Journal of Family Therapy
- Discipline: Family therapy
- Language: English
- Edited by: Philip Messent

Publication details
- History: 1979-present
- Publisher: Wiley-Blackwell on behalf of the Association of Family Therapy and Systematic Practice
- Frequency: Quarterly
- Impact factor: 1.066 (2014)

Standard abbreviations
- ISO 4: J. Fam.
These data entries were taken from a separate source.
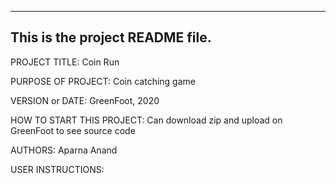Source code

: ------------------------------------------------------------------------
This is the project README file. 
------------------------------------------------------------------------

PROJECT TITLE: Coin Run

PURPOSE OF PROJECT: Coin catching game

VERSION or DATE: GreenFoot, 2020

HOW TO START THIS PROJECT: Can download zip and upload on GreenFoot to see source code

AUTHORS: Aparna Anand

USER INSTRUCTIONS:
Ther.

Indexing
- ISSN: 0163-4445 (print) 1467-8438 (web)
- LCCN: 81642510
- OCLC no.: 609932637

Links
- Journal homepage; Online access; Online archive;

= Journal of Family Therapy =

The Journal of Family Therapy is a quarterly peer-reviewed academic journal published by Wiley-Blackwell on behalf of the Association of Family Therapy and Systematic Practice.

== Description ==
The journal was established in 1979. It covers research related to family therapy, spanning subfields of psychology such as clinical psychology, therapy, counselling, and psychoanalysis.

According to the Journal Citation Reports, the journal has a 2017 impact factor of 1.066, ranking it 31st out of 46 journals in the category "Family Studies" and 99th out of 127 journals in the category "Psychology Clinical".